▶ **To-do item**: In the listing below, write out as a numbered list the lines from the one with "What is the maximum value shown in the chart?" up to and including the one with "What is the minimum", skipping blank lines and pictures.

Data shown Start Marker

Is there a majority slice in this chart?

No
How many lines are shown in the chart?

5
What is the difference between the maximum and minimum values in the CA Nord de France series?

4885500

Data shown End Marker
Data shown Start Marker

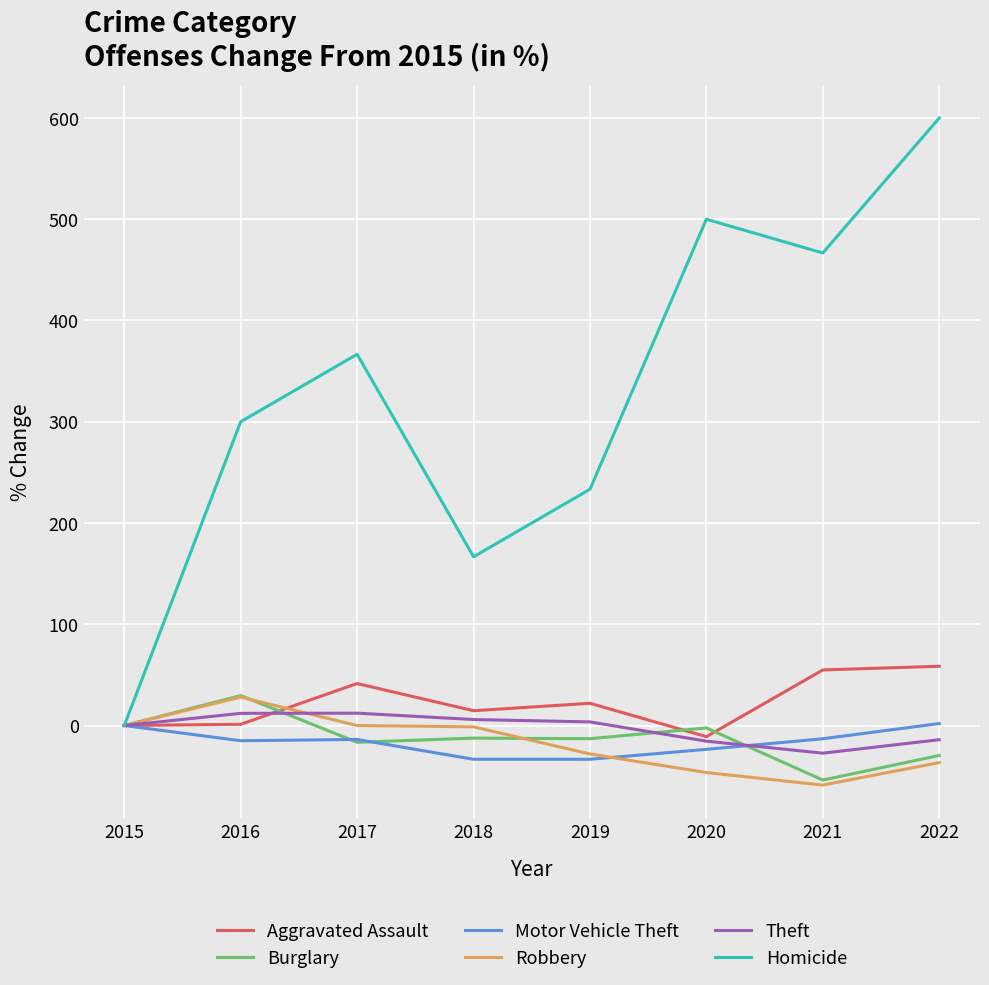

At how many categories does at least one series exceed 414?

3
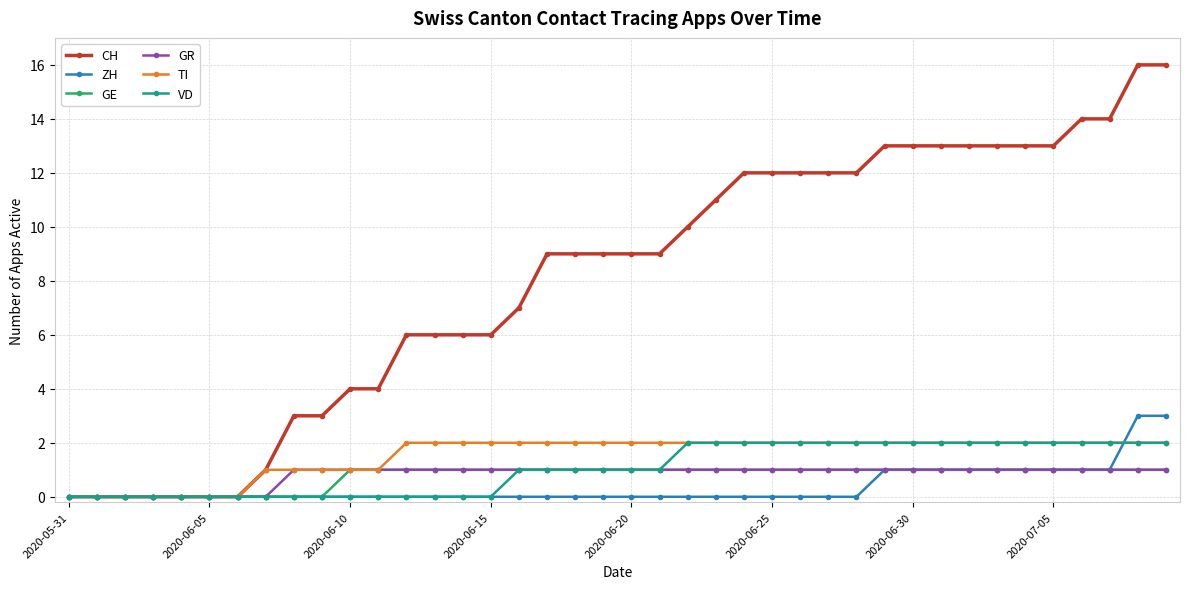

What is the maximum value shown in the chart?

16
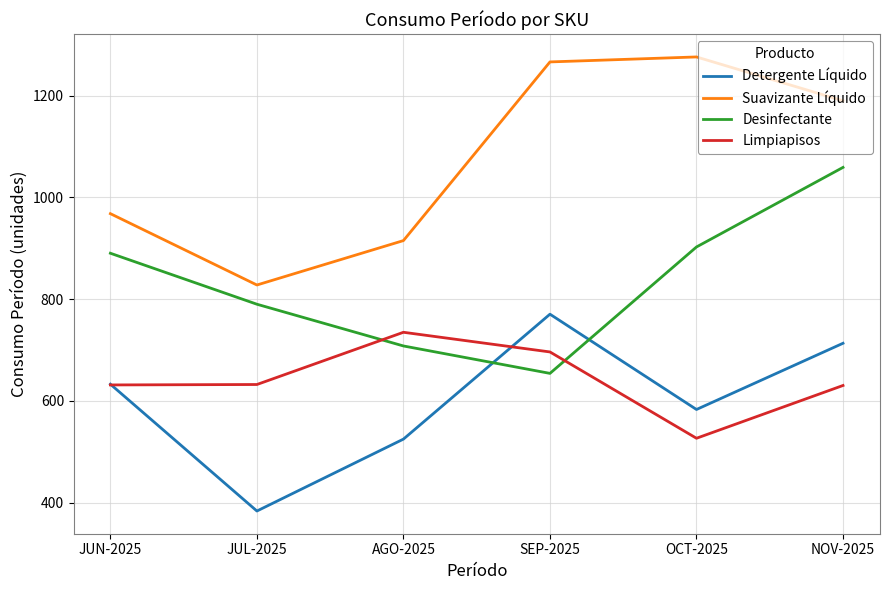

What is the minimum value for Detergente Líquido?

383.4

Data shown End Marker
Data shown Start Marker

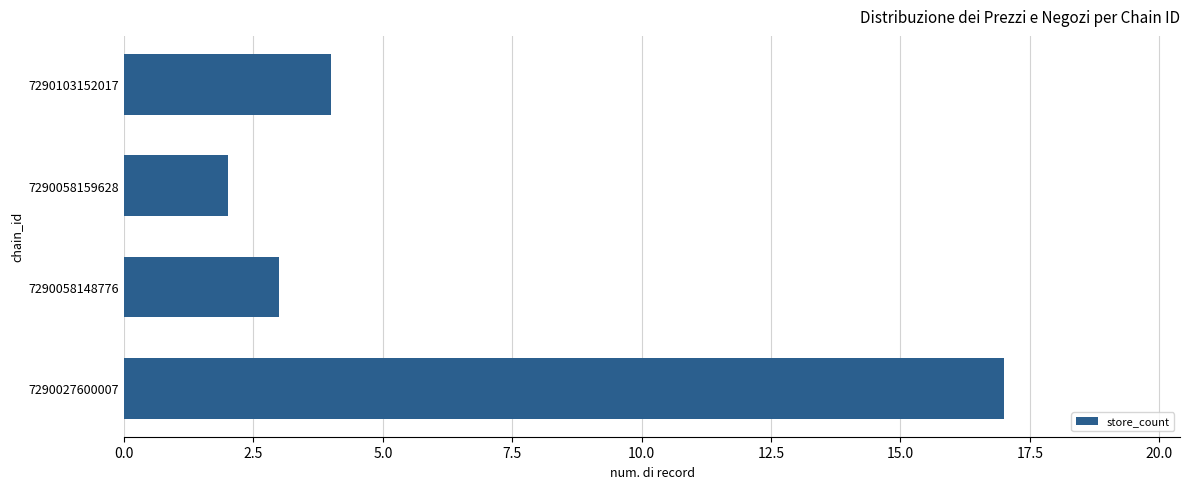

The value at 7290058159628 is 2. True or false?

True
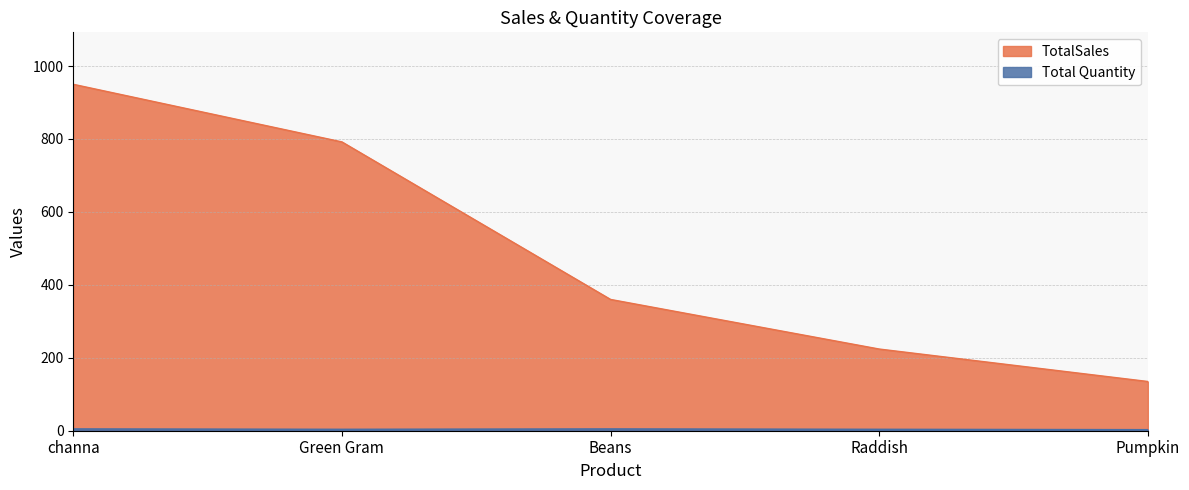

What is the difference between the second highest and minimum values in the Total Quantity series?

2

Data shown End Marker

▶ **Final answer**:
1. What is the maximum value shown in the chart?
2. 16
3. What is the minimum value for Detergente Líquido?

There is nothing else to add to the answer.